◆ TASK BRIEF
State only how many lines of the records contain the string "Cervix".

[Stored items]
- - - -

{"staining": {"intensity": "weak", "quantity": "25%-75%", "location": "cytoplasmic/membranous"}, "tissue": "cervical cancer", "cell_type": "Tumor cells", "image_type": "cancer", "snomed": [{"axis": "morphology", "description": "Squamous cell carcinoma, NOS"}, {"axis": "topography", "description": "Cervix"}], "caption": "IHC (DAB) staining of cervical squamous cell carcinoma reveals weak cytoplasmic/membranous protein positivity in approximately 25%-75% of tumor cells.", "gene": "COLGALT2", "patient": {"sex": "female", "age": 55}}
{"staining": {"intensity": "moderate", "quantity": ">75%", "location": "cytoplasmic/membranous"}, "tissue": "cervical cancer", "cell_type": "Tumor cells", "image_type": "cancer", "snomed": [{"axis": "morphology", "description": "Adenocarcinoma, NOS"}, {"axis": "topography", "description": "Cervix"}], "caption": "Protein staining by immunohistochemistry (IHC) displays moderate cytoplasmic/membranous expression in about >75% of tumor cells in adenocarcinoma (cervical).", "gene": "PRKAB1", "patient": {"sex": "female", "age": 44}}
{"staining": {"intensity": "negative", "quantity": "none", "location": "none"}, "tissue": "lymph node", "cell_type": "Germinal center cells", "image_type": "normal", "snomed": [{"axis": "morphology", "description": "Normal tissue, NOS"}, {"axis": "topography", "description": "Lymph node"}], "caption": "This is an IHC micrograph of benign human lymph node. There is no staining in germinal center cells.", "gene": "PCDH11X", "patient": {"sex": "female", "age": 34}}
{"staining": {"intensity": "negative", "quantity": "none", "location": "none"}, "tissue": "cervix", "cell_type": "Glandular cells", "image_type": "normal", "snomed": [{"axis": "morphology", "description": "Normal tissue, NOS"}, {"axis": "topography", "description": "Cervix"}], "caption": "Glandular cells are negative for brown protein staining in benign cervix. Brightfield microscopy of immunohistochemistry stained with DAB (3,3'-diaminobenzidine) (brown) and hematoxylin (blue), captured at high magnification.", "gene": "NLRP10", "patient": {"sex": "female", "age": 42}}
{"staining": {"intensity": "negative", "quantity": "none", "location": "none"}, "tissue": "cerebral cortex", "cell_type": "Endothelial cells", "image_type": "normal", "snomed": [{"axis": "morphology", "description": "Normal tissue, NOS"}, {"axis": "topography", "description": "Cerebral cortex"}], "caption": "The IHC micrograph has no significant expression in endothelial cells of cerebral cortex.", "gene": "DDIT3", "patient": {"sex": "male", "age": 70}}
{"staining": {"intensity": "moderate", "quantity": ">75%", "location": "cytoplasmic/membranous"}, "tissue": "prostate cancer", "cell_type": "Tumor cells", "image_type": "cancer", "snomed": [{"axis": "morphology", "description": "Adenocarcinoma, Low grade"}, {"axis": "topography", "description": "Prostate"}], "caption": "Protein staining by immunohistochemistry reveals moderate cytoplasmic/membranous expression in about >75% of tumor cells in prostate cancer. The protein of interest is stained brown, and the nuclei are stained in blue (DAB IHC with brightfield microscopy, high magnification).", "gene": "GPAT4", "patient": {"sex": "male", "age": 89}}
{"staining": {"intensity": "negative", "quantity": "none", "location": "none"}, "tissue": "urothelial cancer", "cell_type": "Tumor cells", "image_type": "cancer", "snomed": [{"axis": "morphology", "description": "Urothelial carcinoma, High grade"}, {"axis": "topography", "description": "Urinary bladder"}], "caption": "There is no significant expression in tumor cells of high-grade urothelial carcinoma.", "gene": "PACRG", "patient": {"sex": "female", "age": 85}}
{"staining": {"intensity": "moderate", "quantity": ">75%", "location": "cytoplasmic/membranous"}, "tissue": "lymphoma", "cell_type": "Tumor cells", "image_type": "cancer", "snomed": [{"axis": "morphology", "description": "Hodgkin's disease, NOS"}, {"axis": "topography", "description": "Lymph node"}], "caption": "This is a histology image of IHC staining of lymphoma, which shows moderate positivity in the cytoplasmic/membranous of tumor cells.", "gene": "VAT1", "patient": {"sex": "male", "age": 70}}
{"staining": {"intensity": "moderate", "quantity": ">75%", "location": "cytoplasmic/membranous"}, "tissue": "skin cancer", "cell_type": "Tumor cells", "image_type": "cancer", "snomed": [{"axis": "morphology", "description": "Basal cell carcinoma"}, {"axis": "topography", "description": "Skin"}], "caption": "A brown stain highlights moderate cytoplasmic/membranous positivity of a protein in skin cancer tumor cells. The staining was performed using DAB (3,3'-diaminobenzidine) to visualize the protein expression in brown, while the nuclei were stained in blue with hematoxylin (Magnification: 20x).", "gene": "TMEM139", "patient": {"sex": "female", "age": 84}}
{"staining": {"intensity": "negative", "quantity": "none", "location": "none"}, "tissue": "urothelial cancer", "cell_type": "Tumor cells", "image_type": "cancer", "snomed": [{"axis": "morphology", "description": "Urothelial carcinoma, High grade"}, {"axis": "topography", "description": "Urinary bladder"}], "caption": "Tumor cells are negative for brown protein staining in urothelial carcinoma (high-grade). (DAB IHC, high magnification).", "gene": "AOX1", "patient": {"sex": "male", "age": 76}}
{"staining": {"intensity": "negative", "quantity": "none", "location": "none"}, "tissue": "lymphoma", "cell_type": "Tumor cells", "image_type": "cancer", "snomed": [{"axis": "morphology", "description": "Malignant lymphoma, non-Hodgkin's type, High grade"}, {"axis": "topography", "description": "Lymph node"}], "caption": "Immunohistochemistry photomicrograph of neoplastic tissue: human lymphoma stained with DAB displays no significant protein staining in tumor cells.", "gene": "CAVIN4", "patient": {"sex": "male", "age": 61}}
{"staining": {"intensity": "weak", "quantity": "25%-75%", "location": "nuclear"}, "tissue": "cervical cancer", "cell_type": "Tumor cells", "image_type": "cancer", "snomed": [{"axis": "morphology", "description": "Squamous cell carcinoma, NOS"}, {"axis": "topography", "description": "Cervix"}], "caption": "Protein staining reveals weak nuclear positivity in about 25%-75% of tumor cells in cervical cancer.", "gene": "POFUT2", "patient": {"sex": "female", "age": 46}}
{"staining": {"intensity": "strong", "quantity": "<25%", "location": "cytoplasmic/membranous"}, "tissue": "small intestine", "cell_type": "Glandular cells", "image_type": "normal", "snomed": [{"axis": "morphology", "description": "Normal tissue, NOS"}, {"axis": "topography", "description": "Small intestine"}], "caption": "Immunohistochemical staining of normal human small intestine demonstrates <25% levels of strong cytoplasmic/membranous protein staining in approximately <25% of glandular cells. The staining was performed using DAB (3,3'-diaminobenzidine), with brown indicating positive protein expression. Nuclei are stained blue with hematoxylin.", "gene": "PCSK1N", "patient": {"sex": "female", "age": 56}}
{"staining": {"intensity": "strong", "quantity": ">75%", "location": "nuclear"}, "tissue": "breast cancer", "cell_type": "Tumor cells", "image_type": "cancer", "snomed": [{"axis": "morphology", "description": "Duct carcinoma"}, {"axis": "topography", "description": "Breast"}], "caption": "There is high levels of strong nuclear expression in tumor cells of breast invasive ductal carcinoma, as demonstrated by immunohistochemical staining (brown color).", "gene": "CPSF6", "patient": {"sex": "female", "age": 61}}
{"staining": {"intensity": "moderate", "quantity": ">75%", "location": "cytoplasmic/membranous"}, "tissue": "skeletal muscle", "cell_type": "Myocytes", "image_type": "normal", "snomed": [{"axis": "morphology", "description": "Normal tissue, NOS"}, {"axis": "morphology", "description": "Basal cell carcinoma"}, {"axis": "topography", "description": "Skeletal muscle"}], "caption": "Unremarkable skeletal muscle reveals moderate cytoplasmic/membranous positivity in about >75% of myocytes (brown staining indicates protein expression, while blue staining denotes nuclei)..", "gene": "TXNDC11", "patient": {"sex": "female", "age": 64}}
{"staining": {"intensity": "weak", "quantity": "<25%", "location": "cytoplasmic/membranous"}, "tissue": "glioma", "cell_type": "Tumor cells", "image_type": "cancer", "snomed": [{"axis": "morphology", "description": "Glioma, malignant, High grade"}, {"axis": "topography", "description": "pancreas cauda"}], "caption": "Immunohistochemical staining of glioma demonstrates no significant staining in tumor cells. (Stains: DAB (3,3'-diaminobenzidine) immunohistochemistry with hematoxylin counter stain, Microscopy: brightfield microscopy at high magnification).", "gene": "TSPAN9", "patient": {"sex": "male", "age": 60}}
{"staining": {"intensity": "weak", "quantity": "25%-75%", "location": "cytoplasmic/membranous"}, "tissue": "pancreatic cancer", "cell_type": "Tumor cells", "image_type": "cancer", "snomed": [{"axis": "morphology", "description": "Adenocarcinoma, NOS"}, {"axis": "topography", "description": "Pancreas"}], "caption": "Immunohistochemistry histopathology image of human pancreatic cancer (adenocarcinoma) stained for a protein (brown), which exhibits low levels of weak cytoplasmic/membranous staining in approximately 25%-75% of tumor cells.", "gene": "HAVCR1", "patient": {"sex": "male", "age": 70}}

- - - -

◆ EXERCISE RESULT
4